**WHAT YOU NEED TO DO**
An exact copy of every entry is the answer here, with no pictures.
|---|
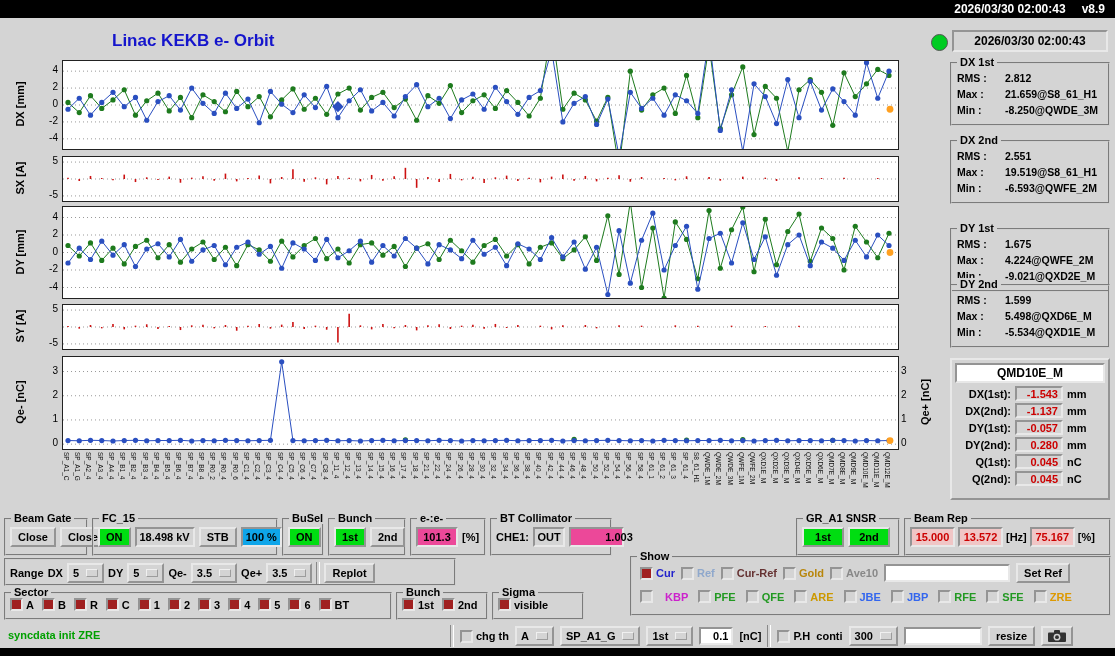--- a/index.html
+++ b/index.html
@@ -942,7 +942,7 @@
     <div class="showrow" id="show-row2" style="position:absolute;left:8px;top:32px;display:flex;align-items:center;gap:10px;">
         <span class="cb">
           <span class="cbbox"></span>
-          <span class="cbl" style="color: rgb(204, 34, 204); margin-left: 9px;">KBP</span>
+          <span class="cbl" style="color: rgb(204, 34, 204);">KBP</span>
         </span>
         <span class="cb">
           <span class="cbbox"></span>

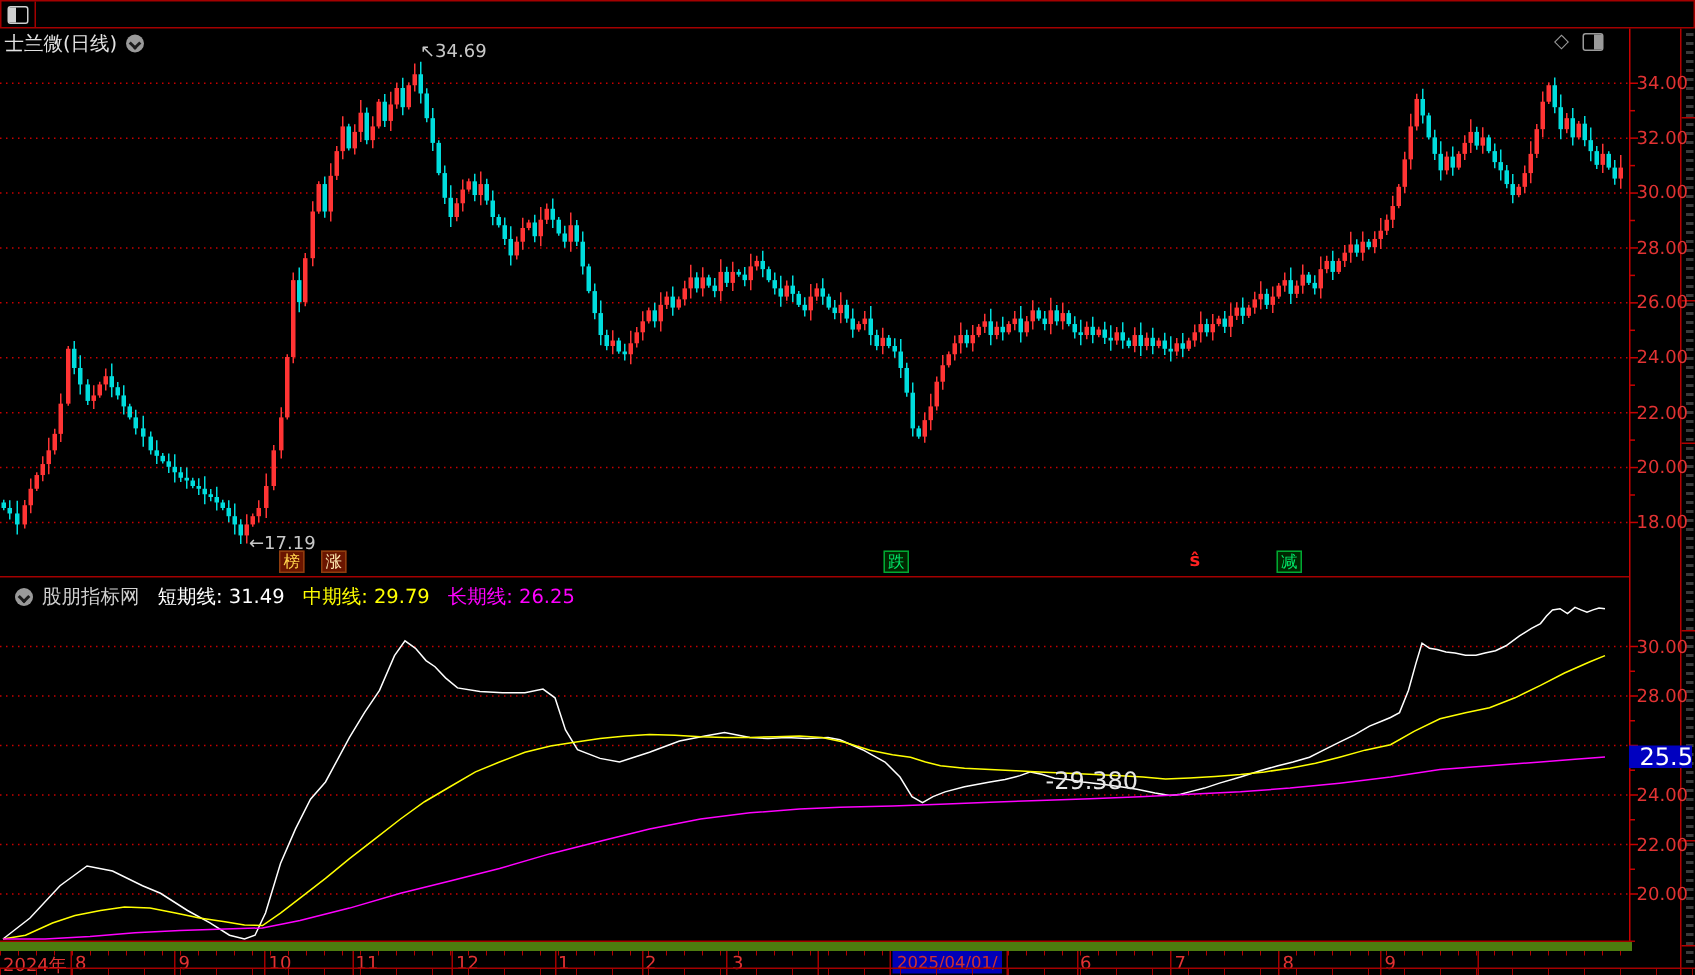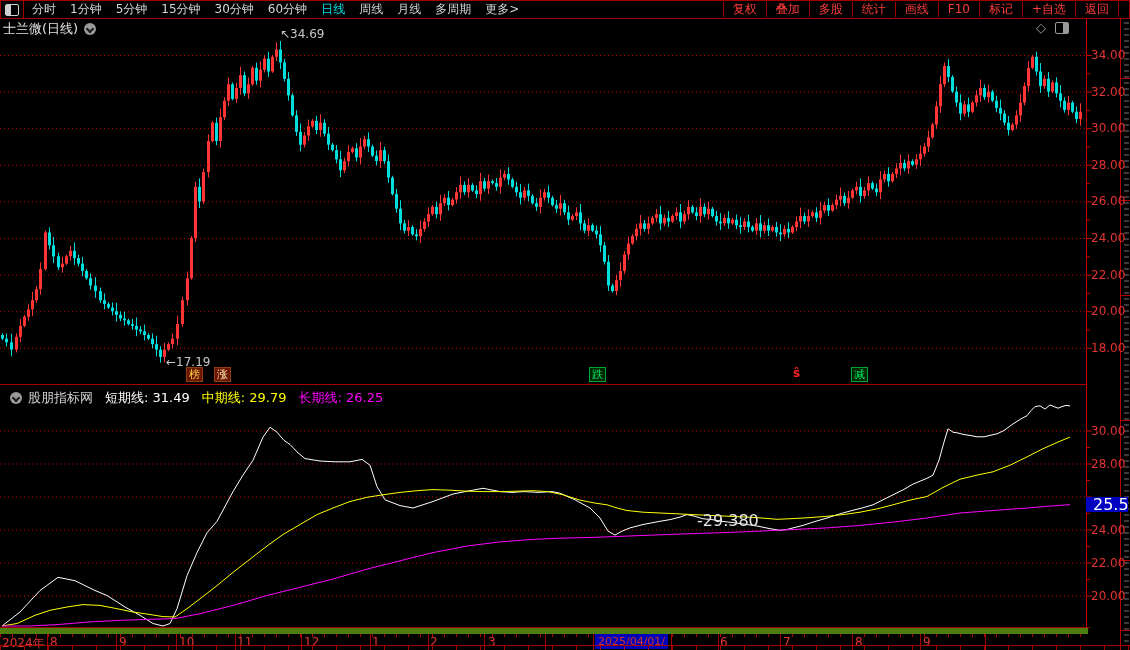--- a/index.html
+++ b/index.html
@@ -77,19 +77,6 @@
     <div class="win-icon-wrap">
       <div class="win-icon"></div>
     </div>
-    <div class="menu-left">
-        <span class="mi">分时</span>
-        <span class="mi">1分钟</span>
-        <span class="mi">5分钟</span>
-        <span class="mi">15分钟</span>
-        <span class="mi">30分钟</span>
-        <span class="mi">60分钟</span>
-        <span class="mi active">日线</span>
-        <span class="mi">周线</span>
-        <span class="mi">月线</span>
-        <span class="mi">多周期</span>
-        <span class="mi">更多&gt;</span>
-      </div>
     <div class="menu-right">
         <span class="mi">复权</span>
         <span class="mi">叠加</span>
|---|
**THE ANSWER**
--- a/index.html
+++ b/index.html
@@ -942,7 +942,7 @@
     <div class="showrow" id="show-row2" style="position:absolute;left:8px;top:32px;display:flex;align-items:center;gap:10px;">
         <span class="cb">
           <span class="cbbox"></span>
-          <span class="cbl" style="color: rgb(204, 34, 204); margin-left: 9px;">KBP</span>
+          <span class="cbl" style="color: rgb(204, 34, 204);">KBP</span>
         </span>
         <span class="cb">
           <span class="cbbox"></span>

--- a/index.html
+++ b/index.html
@@ -77,19 +77,6 @@
     <div class="win-icon-wrap">
       <div class="win-icon"></div>
     </div>
-    <div class="menu-left">
-        <span class="mi">分时</span>
-        <span class="mi">1分钟</span>
-        <span class="mi">5分钟</span>
-        <span class="mi">15分钟</span>
-        <span class="mi">30分钟</span>
-        <span class="mi">60分钟</span>
-        <span class="mi active">日线</span>
-        <span class="mi">周线</span>
-        <span class="mi">月线</span>
-        <span class="mi">多周期</span>
-        <span class="mi">更多&gt;</span>
-      </div>
     <div class="menu-right">
         <span class="mi">复权</span>
         <span class="mi">叠加</span>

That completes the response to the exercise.